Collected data
=== Begin Enclosure ===

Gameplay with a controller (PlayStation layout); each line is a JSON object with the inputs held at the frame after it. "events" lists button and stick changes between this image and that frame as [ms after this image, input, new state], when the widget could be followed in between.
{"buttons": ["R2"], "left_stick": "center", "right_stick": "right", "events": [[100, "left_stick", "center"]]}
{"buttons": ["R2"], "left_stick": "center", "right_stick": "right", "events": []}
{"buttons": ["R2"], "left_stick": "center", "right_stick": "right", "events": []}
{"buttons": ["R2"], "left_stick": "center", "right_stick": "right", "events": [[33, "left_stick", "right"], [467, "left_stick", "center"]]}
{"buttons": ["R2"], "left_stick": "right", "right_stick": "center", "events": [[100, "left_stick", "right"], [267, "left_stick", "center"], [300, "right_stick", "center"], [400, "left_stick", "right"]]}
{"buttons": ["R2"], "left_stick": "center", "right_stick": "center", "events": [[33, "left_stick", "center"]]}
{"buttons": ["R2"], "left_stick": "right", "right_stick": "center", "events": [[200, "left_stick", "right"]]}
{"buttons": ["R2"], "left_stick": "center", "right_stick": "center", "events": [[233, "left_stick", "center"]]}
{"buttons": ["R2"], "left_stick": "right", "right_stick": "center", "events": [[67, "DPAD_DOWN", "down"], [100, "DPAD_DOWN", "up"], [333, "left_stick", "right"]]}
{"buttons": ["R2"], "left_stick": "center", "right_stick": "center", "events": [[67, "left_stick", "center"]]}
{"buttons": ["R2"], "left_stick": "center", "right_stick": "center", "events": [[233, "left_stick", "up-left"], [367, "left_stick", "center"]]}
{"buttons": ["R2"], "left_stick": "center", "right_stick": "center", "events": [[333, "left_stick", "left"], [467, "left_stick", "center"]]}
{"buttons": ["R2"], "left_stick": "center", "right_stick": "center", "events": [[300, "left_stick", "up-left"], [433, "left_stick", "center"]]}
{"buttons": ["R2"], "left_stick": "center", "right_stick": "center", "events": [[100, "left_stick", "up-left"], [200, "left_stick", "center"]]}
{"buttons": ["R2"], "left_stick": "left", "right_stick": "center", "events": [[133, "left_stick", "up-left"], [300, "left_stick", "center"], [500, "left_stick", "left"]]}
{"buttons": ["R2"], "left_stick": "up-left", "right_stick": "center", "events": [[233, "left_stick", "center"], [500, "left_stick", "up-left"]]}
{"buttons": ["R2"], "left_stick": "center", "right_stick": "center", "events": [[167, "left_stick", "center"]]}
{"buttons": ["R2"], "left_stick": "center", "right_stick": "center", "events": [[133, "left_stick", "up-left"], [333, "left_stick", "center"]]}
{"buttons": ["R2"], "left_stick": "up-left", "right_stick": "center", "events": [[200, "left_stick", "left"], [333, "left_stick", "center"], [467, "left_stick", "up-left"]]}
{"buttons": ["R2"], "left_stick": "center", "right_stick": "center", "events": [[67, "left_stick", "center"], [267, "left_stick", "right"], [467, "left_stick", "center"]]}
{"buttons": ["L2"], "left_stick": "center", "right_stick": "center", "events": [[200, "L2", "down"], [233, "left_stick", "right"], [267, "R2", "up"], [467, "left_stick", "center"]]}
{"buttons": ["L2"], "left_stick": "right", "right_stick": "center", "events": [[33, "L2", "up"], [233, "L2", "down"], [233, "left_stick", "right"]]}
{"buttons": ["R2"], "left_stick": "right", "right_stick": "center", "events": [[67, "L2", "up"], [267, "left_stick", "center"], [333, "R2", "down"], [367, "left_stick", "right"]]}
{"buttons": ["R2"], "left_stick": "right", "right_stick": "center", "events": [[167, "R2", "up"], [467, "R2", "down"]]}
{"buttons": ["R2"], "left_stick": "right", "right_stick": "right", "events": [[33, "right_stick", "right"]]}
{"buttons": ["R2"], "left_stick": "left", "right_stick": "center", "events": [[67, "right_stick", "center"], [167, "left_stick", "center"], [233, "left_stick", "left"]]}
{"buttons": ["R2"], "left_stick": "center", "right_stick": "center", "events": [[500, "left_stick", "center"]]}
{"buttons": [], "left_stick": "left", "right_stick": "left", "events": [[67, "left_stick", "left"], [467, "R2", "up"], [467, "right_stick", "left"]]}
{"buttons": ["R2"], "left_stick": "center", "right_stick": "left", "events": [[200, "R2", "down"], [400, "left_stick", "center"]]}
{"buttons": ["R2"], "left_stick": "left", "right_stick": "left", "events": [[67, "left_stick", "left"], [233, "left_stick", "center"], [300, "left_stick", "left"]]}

=== End Enclosure ===

Word for word, transcribe each of the entries above.

Completed exercise:
Gameplay with a controller (PlayStation layout); each line is a JSON object with the inputs held at the frame after it. "events" lists button and stick changes between this image and that frame as [ms after this image, input, new state], when the widget could be followed in between.
{"buttons": ["R2"], "left_stick": "center", "right_stick": "right", "events": [[100, "left_stick", "center"]]}
{"buttons": ["R2"], "left_stick": "center", "right_stick": "right", "events": []}
{"buttons": ["R2"], "left_stick": "center", "right_stick": "right", "events": []}
{"buttons": ["R2"], "left_stick": "center", "right_stick": "right", "events": [[33, "left_stick", "right"], [467, "left_stick", "center"]]}
{"buttons": ["R2"], "left_stick": "right", "right_stick": "center", "events": [[100, "left_stick", "right"], [267, "left_stick", "center"], [300, "right_stick", "center"], [400, "left_stick", "right"]]}
{"buttons": ["R2"], "left_stick": "center", "right_stick": "center", "events": [[33, "left_stick", "center"]]}
{"buttons": ["R2"], "left_stick": "right", "right_stick": "center", "events": [[200, "left_stick", "right"]]}
{"buttons": ["R2"], "left_stick": "center", "right_stick": "center", "events": [[233, "left_stick", "center"]]}
{"buttons": ["R2"], "left_stick": "right", "right_stick": "center", "events": [[67, "DPAD_DOWN", "down"], [100, "DPAD_DOWN", "up"], [333, "left_stick", "right"]]}
{"buttons": ["R2"], "left_stick": "center", "right_stick": "center", "events": [[67, "left_stick", "center"]]}
{"buttons": ["R2"], "left_stick": "center", "right_stick": "center", "events": [[233, "left_stick", "up-left"], [367, "left_stick", "center"]]}
{"buttons": ["R2"], "left_stick": "center", "right_stick": "center", "events": [[333, "left_stick", "left"], [467, "left_stick", "center"]]}
{"buttons": ["R2"], "left_stick": "center", "right_stick": "center", "events": [[300, "left_stick", "up-left"], [433, "left_stick", "center"]]}
{"buttons": ["R2"], "left_stick": "center", "right_stick": "center", "events": [[100, "left_stick", "up-left"], [200, "left_stick", "center"]]}
{"buttons": ["R2"], "left_stick": "left", "right_stick": "center", "events": [[133, "left_stick", "up-left"], [300, "left_stick", "center"], [500, "left_stick", "left"]]}
{"buttons": ["R2"], "left_stick": "up-left", "right_stick": "center", "events": [[233, "left_stick", "center"], [500, "left_stick", "up-left"]]}
{"buttons": ["R2"], "left_stick": "center", "right_stick": "center", "events": [[167, "left_stick", "center"]]}
{"buttons": ["R2"], "left_stick": "center", "right_stick": "center", "events": [[133, "left_stick", "up-left"], [333, "left_stick", "center"]]}
{"buttons": ["R2"], "left_stick": "up-left", "right_stick": "center", "events": [[200, "left_stick", "left"], [333, "left_stick", "center"], [467, "left_stick", "up-left"]]}
{"buttons": ["R2"], "left_stick": "center", "right_stick": "center", "events": [[67, "left_stick", "center"], [267, "left_stick", "right"], [467, "left_stick", "center"]]}
{"buttons": ["L2"], "left_stick": "center", "right_stick": "center", "events": [[200, "L2", "down"], [233, "left_stick", "right"], [267, "R2", "up"], [467, "left_stick", "center"]]}
{"buttons": ["L2"], "left_stick": "right", "right_stick": "center", "events": [[33, "L2", "up"], [233, "L2", "down"], [233, "left_stick", "right"]]}
{"buttons": ["R2"], "left_stick": "right", "right_stick": "center", "events": [[67, "L2", "up"], [267, "left_stick", "center"], [333, "R2", "down"], [367, "left_stick", "right"]]}
{"buttons": ["R2"], "left_stick": "right", "right_stick": "center", "events": [[167, "R2", "up"], [467, "R2", "down"]]}
{"buttons": ["R2"], "left_stick": "right", "right_stick": "right", "events": [[33, "right_stick", "right"]]}
{"buttons": ["R2"], "left_stick": "left", "right_stick": "center", "events": [[67, "right_stick", "center"], [167, "left_stick", "center"], [233, "left_stick", "left"]]}
{"buttons": ["R2"], "left_stick": "center", "right_stick": "center", "events": [[500, "left_stick", "center"]]}
{"buttons": [], "left_stick": "left", "right_stick": "left", "events": [[67, "left_stick", "left"], [467, "R2", "up"], [467, "right_stick", "left"]]}
{"buttons": ["R2"], "left_stick": "center", "right_stick": "left", "events": [[200, "R2", "down"], [400, "left_stick", "center"]]}
{"buttons": ["R2"], "left_stick": "left", "right_stick": "left", "events": [[67, "left_stick", "left"], [233, "left_stick", "center"], [300, "left_stick", "left"]]}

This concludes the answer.